I discovered what my individual perceptions about the benefits of wearing a mask are. I realized that as I typed out some of the barriers why I wouldn't (or don't sometimes) wear a mask in public, most of them were excuses rather than valid reasons.

There probably needs to be better communication and more of a consensus between the government and health officials regarding wearing the mask. Policies should be mandated and enforced with repercussions for those who do not wear a mask in public.

This model is a great way to show how certain beliefs and factors can impact what people do. But also shows us what we can do to change those beliefs with cues that can make a difference in how we respond.

Overall, the attitudes of those college students who partied on the Florida beaches must be changed and their perception of their susceptibility, the severity and the threat of this virus must be increased exponentially.

Keep in mind that at no point did I instruct students explicitly or implicitly to reflect on societal implications or public health. The activity seemed to lend itself to these conclusions. Also, not everyone spoke in such civic-minded ways. Nevertheless, the fact that many did is encouraging.

Variations to the Activity

I chose the HBM for this activity, but I suspect that other health models would work well. In the past, I have used the Theory of Planned Behavior and found that the variables students identify are typically the same, regardless of which model they use. When face-to-face classes once again become safe, I plan to repeat the HBM activity but return to the group approach. I suspect that hearing what others think and believe might promote even more civic-minded thinking. Then again, students might feel inhibited to speak freely on such a controversial topic as mask wearing. Of course, other health prevention behaviors with a global impact could be used. For example, students might be asked to reflect on social distancing or vaccinations.

Key Takeaways

A key with a tag that reads "Health"

As educators, whenever possible we need to think beyond what the students will learn and apply only to themselves. We can combine the objectives of helping students learn through application and increasing civic-mindedness. Not all activities lend themselves to this. Finding timely events which impact all students may be an important consideration. 

References

Conner, M., & Norman, P. (2015). Health belief model. In Predicting and changing health behaviour: Research and Practice with Social Cognition Models (3rd ed., pp. 30–69). Open University Press.
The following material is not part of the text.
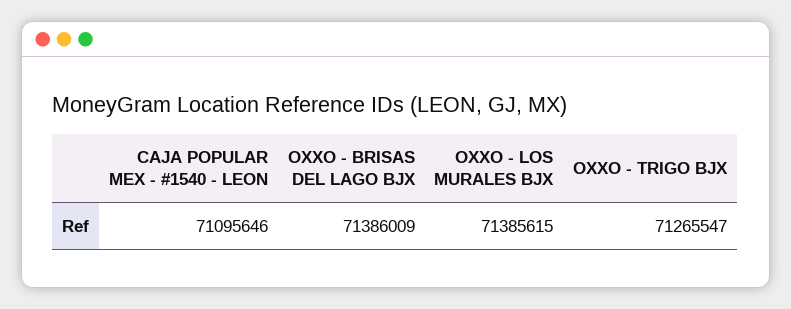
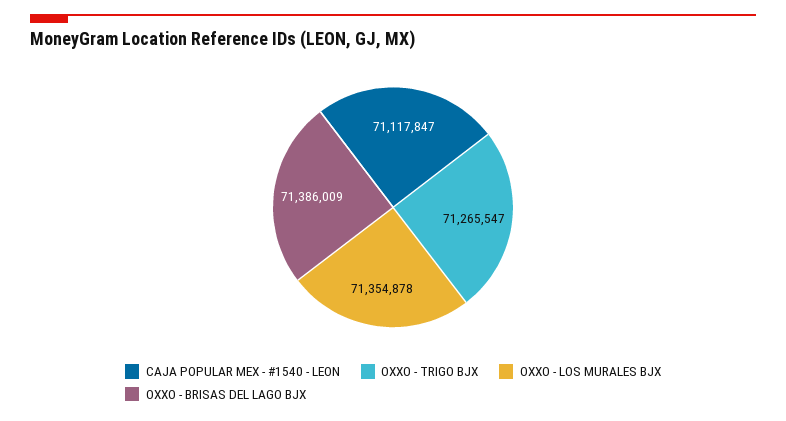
CAJA POPULAR MEX - #1540 - LEON: 71095646 -> 71117847
OXXO - LOS MURALES BJX: 71385615 -> 71354878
Rosenstock, I. M. (1966). Why people use health services. Milbank Memorial Fund Quarterly, 44, 94–127.

Bio

Lynn H. White is a Professor of Psychology at Southern Utah University. She received her Bachelor’s degree from Bishops University in Lennoxville, Quebec, Canada, and her Master’s and Ph.D. in Physiological and Comparative Psychology from McGill University in Montreal, Quebec, Canada. She is a health psychologist whose teaching interests include health psychology, stress and pain, brain and behavior, and statistics. Dr. White is a strong advocate of experiential learning. She has established both department and university-specific undergraduate research programs. Dr. White is the recipient of teaching and mentoring awards at the university and regional levels.